== What the task requires ==
In the pipeline insulation text below, rewrite the passage that begins with the words "Temperature of coolant" and ends with "wall under different thicknesses of insulation cotton.", renaming "insulation cotton" to "insulating wool" throughout.

== Document excerpt ==
Start

Temperature of coolant under different thicknesses of insulation cotton.

Fig. 11

Heat flux on the inner wall under different thicknesses of insulation cotton.

Influence of insulation cotton material on pipeline heat dissipation

At present, the research on thermal insulation engineering in the design stage of nuclear reactors abounds. The choice of pipeline thermal insulation material and structure plays a decisive role in the effect of thermal insulation engineering. However, it is necessary to note the functional difference of insulation cotton under different operating conditions: in PWR normal operation, it reduces heat loss to improve energy conversion efficiency; but under long-term cold shutdown, its high thermal insulation performance exerts a side effect—specifically, it inhibits the outward dissipation of residual heat from the pipeline, leading to a slower cooling rate of the coolant and a potential extension of shutdown maintenance time. Therefore, it is very important to study the heat dissipation performance of thermal insulation cotton material. According to the thermal insulation cotton materials commonly used in the current project, six kinds of thermal insulation cotton materials, such as ultrafine glass fiber wool, glass wool, polypropylene foam, rock wool, polyvinyl chloride foam and asbestos, are selected for heat dissipation simulation analysis. The radiation heat transfer model is maintained in an activated state throughout the simulations. The specific emissivity and thermal conductivity of these different materials^18,19 are shown in Table 4.

Table 4 Thermal conductivity and emissivity of different materials.

Due to the different material skeleton of insulation cotton, he effective thermal conductivity and thermal resistance of insulation cotton are also different. In the simulation of different insulation cotton materials, the initial state difference originates from the steady-state temperature distribution difference caused by varying material thermal conductivities. The materials with lower thermal conductivity have higher thermal resistance, leading to a lower steady-state initial temperature of insulation cotton compared to materials with higher thermal conductivity. As shown in Figs. 12 and 13, the initial temperatures of ultrafine glass fiber wool, glass wool, polypropylene foam, rock wool, polyvinyl chloride foam and asbestos are 295.45 K, 296.27 K, 296.48 K, 296.77 K, 297.05 K and 297.19 K, respectively. In the initial stage, the larger the thermal conductivity of insulation cotton, the greater the heat flux of the outer wall, and the greater the rate of change per unit time. The initial heat flux of ultrafine glass fiber wool, glass wool, polypropylene foam, rock wool, polyvinyl chloride foam and asbestos-coated pipe outer wall is 10.021W/m², 14.812W/m², 16.094W/m², 17.791W/m², 19.468W/m² and 20.281W/m², respectively. The initial heat flux density of the external wall of the pipeline coated with asbestos with thermal conductivity of 0.046W/(m · K) is about twice that of the external wall of the pipeline coated with ultrafine glass fiber wool with thermal conductivity of 0.022W/(m · K). As the temperature of insulation cotton gradually tends to the ambient temperature, the temperature difference between the inner and outer sides of insulation cotton gradually decreases, and the heat flow on the outer wall gradually decreases. At the end of the simulation, the heat flux on the outer wall of different insulation cotton tends to 5.388W/m².

End

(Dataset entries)
Start

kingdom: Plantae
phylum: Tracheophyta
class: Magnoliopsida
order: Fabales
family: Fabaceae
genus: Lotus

End

== Final answer ==
Temperature of coolant under different thicknesses of insulating wool.

Fig. 11

Heat flux on the inner wall under different thicknesses of insulating wool.